Medal of Honor: Airborne is a game made for adrenaline junkies and can only truly be enjoyed when played as a speed run. For maximum fun you should play it as if the good Sergeant’s buddies spiked his coffee with laxatives before the jump and the entire Axis forces are hell-bent on guarding the last porcelain throne on Earth. In fact, I don’t doubt that downing three pints of water beforehand will provide you with the sort of jittery desperation needed to improve your performance and gaming experience. Soon you’ll be hurdling five-foot high walls and catapulting the enemy into the sky with the butt of your rifle. You’ll be jumping from rooftops and unleashing, mid-air, an explosion of machinegun fire upon a group of enemies in the street below. MoH: A requires you to take drastic action and rewards idiot tactics with survival and weapon upgrades. In fact, if you don’t play it like a lunatic with ADHD, you will simply not be making the most of the experience.
Take this as an example:
I am John "Dullard" Tactics and my objective is to assault an enemy bunker. WHAT WOULD I DO? Well, I would wait for back-up before taking any action and when my men arrive, I would send a grenade through the doorway. I would then wait for the enemy to run screaming from the bunker and tag one of them as they try to flee.

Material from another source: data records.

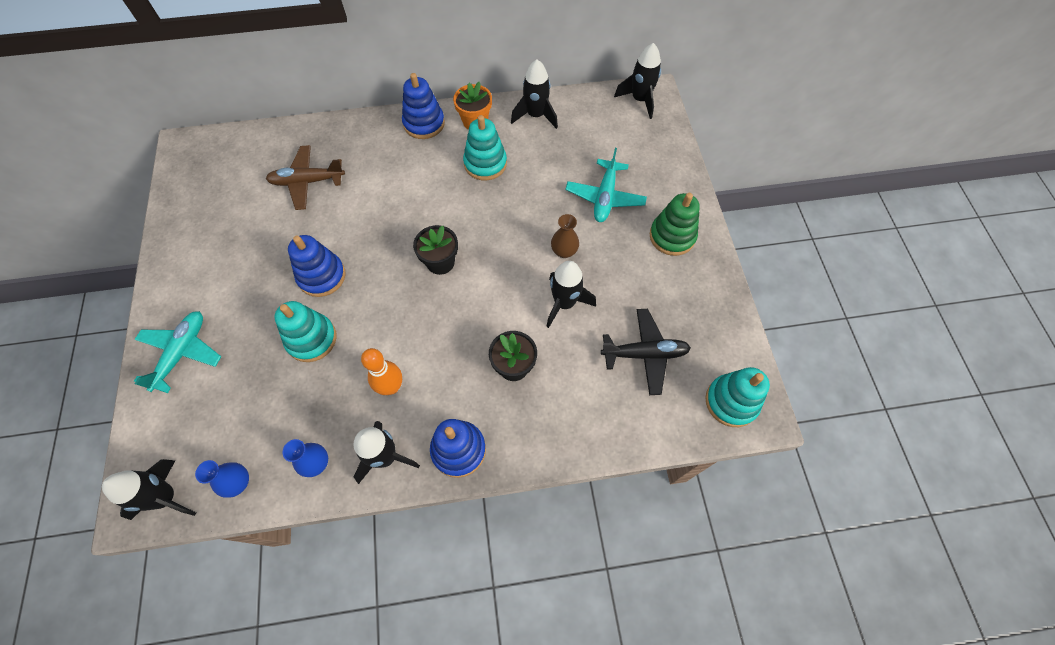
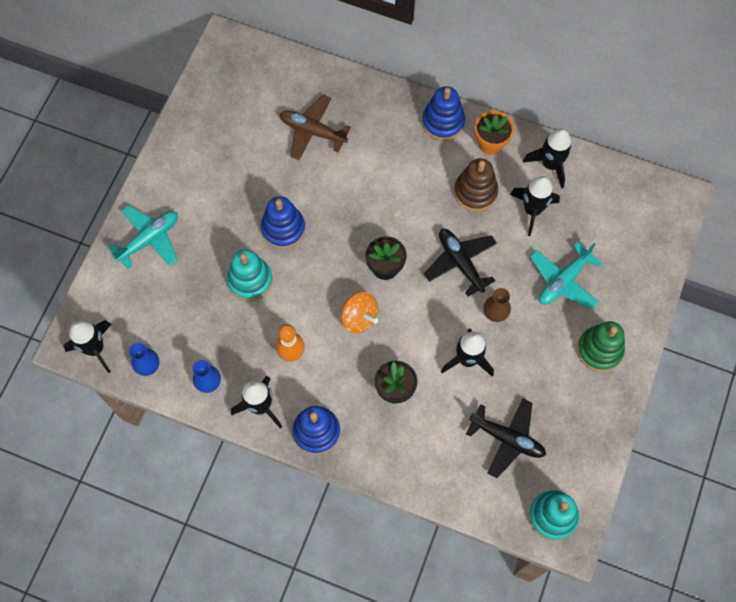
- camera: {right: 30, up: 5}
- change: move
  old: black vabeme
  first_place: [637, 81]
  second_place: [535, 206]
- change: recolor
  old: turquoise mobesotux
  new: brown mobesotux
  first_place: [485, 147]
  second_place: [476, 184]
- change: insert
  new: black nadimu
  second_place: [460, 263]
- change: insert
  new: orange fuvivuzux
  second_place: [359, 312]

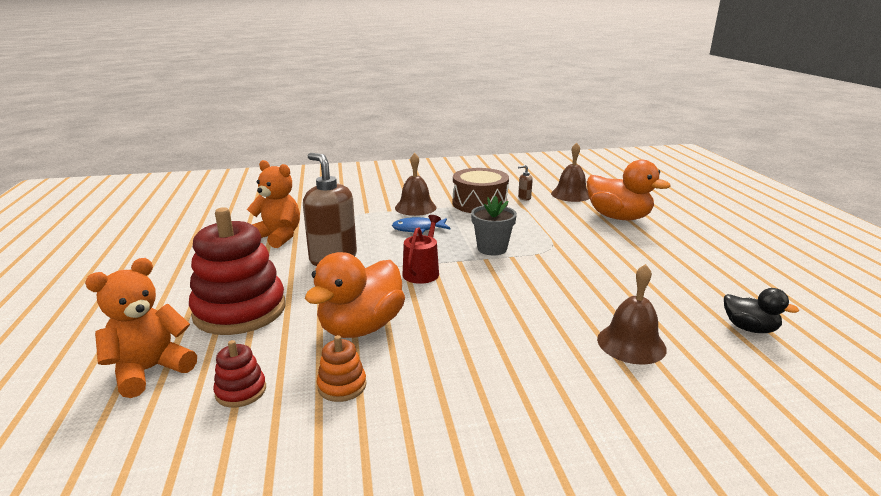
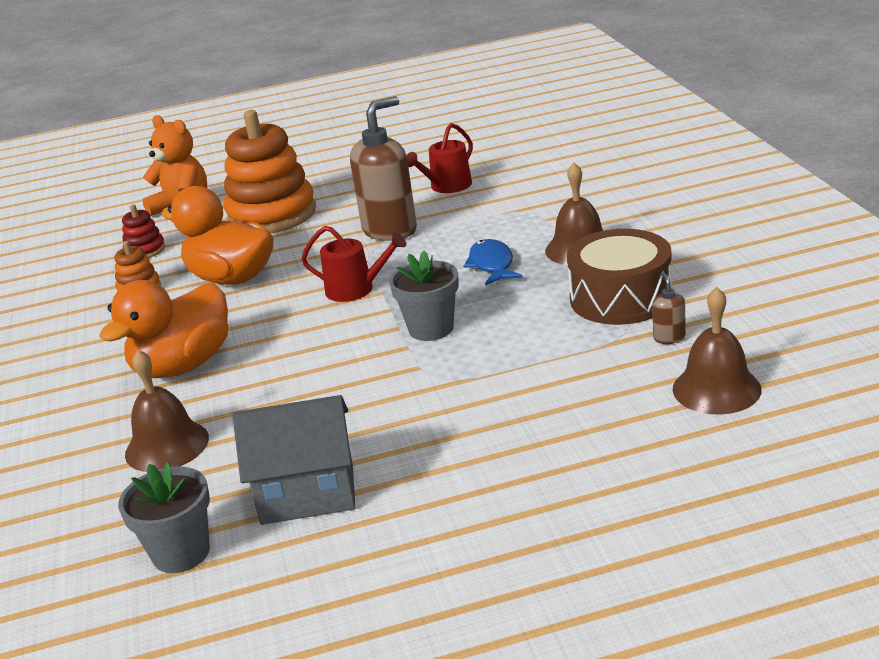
- camera: {right: 90, up: 5}
- change: replace
  old:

This is all well and good, but playing it like Sgt. Tactics is actually more likely to get you killed and/or bored. Take my advice and play it like Evel Knievel on crack. You see, if I had stopped to think before lobbing five grenades into that bunker full of Nazis and then running through it to see if I could dodge them all, I would probably be telling a different story.
Don’t play it like a soldier, whatever you do. War is hell, but all games should be this fun.